What the exercise asks -> Give again the lines of the material from the one holding "state / province: New Jersey" through the one holding "locality: Border of", inclusive, swapping "county / district" for "county" and leaving everything else unchanged.

▬▬▬▬▬▬▬▬▬▬

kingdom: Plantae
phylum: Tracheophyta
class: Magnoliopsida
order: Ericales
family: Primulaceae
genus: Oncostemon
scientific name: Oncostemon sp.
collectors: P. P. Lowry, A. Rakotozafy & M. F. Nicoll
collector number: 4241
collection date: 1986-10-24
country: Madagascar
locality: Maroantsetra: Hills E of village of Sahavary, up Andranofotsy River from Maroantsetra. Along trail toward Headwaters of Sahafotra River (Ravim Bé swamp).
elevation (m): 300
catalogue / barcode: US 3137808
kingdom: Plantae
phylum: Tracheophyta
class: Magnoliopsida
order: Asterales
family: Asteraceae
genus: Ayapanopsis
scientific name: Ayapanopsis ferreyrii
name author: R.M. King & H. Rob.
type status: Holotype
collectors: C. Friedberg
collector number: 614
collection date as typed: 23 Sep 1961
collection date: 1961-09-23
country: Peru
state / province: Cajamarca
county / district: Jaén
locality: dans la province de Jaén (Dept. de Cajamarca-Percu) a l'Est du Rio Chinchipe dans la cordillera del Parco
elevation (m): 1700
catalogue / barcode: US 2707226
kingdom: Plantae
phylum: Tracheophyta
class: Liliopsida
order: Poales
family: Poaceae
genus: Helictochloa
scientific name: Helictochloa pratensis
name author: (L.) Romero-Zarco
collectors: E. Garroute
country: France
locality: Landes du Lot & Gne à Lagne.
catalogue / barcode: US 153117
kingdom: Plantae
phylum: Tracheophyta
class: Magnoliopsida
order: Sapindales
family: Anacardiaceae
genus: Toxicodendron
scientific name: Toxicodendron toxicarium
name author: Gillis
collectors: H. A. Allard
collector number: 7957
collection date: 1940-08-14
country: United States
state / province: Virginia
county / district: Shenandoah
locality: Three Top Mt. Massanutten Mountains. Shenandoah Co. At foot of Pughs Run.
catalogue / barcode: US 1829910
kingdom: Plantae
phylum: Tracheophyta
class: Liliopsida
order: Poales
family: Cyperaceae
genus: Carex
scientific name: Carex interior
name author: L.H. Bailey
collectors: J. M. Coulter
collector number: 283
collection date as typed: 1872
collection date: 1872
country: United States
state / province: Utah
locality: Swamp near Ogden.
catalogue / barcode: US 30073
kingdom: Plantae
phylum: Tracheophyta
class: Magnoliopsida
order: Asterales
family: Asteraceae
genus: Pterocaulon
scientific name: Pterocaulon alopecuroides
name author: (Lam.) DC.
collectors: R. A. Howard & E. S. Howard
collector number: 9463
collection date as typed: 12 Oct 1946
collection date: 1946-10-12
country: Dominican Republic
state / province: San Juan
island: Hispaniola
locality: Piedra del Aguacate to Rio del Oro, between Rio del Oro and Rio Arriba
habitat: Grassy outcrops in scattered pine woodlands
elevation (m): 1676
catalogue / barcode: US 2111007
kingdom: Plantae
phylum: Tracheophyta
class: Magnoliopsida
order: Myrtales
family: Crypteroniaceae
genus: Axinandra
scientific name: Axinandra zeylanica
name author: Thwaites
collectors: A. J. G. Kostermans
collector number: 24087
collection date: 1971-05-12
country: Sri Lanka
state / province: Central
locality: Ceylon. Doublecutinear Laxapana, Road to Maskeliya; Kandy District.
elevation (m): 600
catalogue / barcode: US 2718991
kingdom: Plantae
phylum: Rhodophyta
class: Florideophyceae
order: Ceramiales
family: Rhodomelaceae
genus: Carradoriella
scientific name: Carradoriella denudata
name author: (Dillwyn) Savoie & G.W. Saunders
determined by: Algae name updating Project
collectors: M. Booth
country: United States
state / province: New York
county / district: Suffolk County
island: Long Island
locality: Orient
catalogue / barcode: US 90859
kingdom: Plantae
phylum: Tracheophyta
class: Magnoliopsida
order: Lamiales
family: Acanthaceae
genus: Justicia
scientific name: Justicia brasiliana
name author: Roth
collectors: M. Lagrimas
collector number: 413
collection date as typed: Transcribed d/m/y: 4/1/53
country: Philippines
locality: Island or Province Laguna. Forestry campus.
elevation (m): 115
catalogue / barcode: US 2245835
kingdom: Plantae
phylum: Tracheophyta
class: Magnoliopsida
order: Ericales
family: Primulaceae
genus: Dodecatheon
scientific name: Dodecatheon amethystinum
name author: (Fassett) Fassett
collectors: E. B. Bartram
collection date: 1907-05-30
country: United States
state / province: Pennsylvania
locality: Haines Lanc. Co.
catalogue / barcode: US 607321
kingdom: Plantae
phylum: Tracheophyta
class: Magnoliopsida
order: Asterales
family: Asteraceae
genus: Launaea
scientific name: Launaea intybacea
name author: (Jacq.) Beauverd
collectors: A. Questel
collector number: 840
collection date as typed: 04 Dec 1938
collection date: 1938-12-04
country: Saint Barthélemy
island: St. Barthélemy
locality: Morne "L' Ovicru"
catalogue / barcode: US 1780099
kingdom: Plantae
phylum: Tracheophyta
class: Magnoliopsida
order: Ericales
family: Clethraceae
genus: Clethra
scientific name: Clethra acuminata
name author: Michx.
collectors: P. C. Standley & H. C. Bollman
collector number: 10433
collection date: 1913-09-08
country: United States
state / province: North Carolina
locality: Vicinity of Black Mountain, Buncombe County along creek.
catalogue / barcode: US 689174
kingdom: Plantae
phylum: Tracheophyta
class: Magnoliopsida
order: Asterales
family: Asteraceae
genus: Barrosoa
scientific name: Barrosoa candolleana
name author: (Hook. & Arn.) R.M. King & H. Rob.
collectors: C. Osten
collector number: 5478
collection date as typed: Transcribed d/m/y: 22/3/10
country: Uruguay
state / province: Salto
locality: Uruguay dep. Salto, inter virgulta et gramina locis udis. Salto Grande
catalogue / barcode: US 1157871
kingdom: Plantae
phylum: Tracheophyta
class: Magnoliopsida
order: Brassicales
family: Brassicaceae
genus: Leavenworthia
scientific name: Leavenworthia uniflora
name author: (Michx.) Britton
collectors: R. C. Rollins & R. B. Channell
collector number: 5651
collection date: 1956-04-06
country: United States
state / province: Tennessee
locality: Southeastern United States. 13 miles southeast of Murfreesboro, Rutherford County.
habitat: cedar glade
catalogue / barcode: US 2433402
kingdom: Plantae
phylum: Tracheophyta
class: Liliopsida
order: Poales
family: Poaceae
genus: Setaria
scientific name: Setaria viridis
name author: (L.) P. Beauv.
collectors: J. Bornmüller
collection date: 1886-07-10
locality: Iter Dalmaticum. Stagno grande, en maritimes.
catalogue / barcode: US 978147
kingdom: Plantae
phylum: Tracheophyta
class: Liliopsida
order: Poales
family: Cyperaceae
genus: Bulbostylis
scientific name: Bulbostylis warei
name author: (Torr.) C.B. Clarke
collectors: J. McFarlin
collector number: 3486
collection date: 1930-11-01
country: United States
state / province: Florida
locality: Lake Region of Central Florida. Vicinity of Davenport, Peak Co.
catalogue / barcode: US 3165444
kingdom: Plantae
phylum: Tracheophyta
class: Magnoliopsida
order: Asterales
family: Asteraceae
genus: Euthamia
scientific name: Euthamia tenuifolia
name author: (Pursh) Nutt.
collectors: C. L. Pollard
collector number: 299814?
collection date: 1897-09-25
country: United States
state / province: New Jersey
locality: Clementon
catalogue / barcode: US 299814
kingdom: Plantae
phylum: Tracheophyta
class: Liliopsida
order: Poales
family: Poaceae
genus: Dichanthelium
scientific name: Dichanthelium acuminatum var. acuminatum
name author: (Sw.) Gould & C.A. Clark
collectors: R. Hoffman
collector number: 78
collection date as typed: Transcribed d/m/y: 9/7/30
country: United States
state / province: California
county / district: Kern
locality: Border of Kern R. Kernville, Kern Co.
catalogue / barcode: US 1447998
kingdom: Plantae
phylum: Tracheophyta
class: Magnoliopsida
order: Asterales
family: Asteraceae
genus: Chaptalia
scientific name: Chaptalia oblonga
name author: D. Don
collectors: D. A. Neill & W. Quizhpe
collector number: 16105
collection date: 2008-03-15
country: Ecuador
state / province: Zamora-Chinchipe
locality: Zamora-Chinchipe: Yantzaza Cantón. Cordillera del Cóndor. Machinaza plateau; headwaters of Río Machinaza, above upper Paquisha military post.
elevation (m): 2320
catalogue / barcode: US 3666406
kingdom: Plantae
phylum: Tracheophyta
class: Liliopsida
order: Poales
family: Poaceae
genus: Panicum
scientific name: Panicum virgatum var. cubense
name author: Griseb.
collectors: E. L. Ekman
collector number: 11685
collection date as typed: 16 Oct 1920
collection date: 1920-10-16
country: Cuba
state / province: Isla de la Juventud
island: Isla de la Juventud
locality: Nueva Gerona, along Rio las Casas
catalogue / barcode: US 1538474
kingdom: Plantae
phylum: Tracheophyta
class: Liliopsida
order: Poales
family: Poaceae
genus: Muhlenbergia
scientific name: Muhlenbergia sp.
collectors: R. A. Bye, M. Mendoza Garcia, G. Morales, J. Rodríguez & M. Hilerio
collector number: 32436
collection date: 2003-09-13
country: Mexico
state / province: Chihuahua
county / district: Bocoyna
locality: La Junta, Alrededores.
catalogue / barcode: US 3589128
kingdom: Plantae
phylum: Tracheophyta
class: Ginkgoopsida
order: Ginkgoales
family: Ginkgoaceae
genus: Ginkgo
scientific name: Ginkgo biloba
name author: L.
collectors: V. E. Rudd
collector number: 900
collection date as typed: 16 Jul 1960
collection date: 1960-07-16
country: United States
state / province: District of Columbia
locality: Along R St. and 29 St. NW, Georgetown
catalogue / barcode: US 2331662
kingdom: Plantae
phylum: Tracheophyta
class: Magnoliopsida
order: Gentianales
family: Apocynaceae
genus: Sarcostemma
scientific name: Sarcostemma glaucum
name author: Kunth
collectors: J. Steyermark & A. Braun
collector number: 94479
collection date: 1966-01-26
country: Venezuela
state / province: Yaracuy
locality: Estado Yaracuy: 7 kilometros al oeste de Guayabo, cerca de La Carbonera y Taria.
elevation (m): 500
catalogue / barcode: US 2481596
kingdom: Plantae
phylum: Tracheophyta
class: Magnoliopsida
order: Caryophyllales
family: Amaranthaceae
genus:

▬▬▬▬▬▬▬▬▬▬

Task solution ->
state / province: New Jersey
locality: Clementon
catalogue / barcode: US 299814
kingdom: Plantae
phylum: Tracheophyta
class: Liliopsida
order: Poales
family: Poaceae
genus: Dichanthelium
scientific name: Dichanthelium acuminatum var. acuminatum
name author: (Sw.) Gould & C.A. Clark
collectors: R. Hoffman
collector number: 78
collection date as typed: Transcribed d/m/y: 9/7/30
country: United States
state / province: California
county: Kern
locality: Border of Kern R. Kernville, Kern Co.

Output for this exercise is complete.